Researcher Affiliation Academia Siyuan Huang Department of Statistics huangsiyuan@ucla.edu Yixin Chen Department of Statistics ethanchen@ucla.edu Tao Yuan Department of Statistics taoyuan@ucla.edu Siyuan Qi Department of Computer Science syqi@cs.ucla.edu Yixin Zhu Department of Statistics yixin.zhu@ucla.edu Song-Chun Zhu Department of Statistics sczhu@stat.ucla.edu
Pseudocode No The paper describes algorithms and formulations in text and mathematical equations but does not provide any structured pseudocode or algorithm blocks.
Open Source Code No The paper states: 'We implement our framework based on the code of Massa and Girshick [83].' This indicates they used an existing framework, but there is no explicit statement that their specific implementation of Perspective Net is open-source or a link to its repository.

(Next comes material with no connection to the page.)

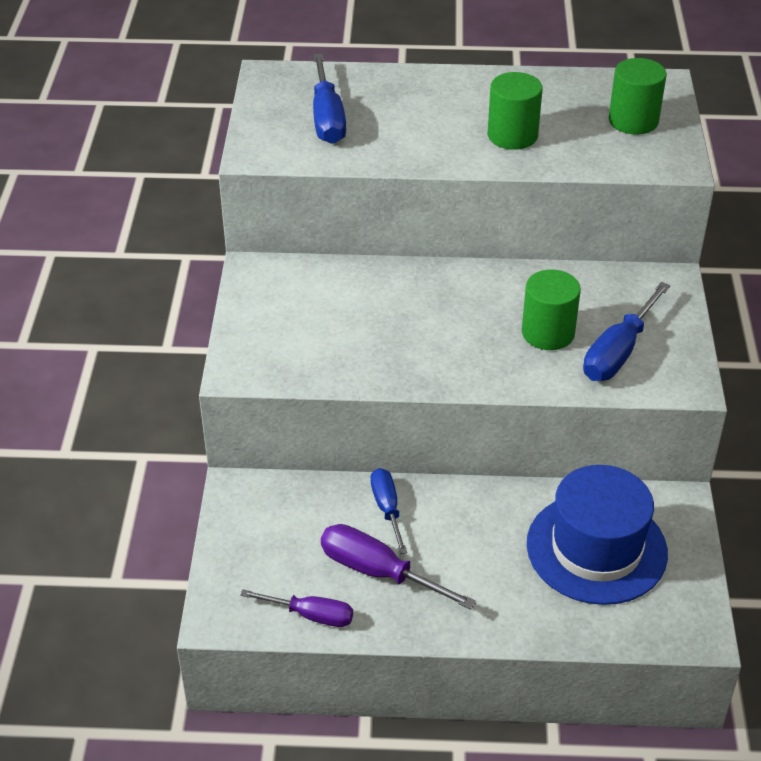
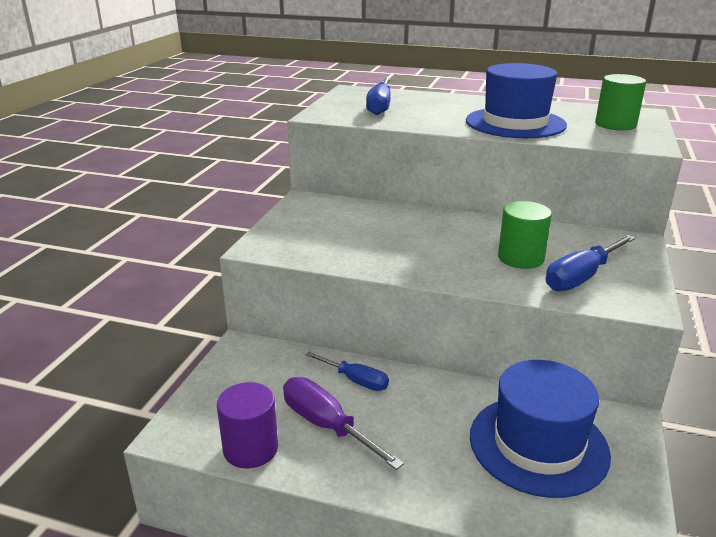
camera: 15 degrees right, 15 degrees down
purple screwdriver [240,589,353,627] -> purple cylinder [217,382,278,469]
blue screwdriver [371,468,407,554] -> blue screwdriver turned 120 degrees clockwise [305,351,389,391]
green cylinder [488,72,543,150] -> blue hat [466,63,567,138]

Open Datasets Yes We conduct comprehensive experiments on SUN RGB-D [46] dataset.
Dataset Splits No The paper mentions 4783 training images and 4220 test images but does not explicitly describe a validation dataset split or its size.
Hardware Specification Yes We use SGD for optimization with a batch size of 32 on a desktop with 4 Nvidia TITAN RTX cards (8 images each card).
Software Dependencies No The paper states, 'We implement our framework based on the code of Massa and Girshick [83].' While this implies the use of PyTorch (as indicated by the reference title 'maskrcnn-benchmark...in PyTorch'), it does not specify exact version numbers for PyTorch or any other software dependencies, which is required for reproducibility.
Experiment Setup Yes We resize the images so that the shorter edges are all 800 pixels. To avoid over-fitting, a data augmentation procedure is performed by randomly flipping the images or randomly shifting the 2D bounding boxes with corresponding labels during the training. We use SGD for optimization with a batch size of 32 [...] The learning rate starts at 0.01 and decays by 0.1 at 30,000 and 35,000 iterations.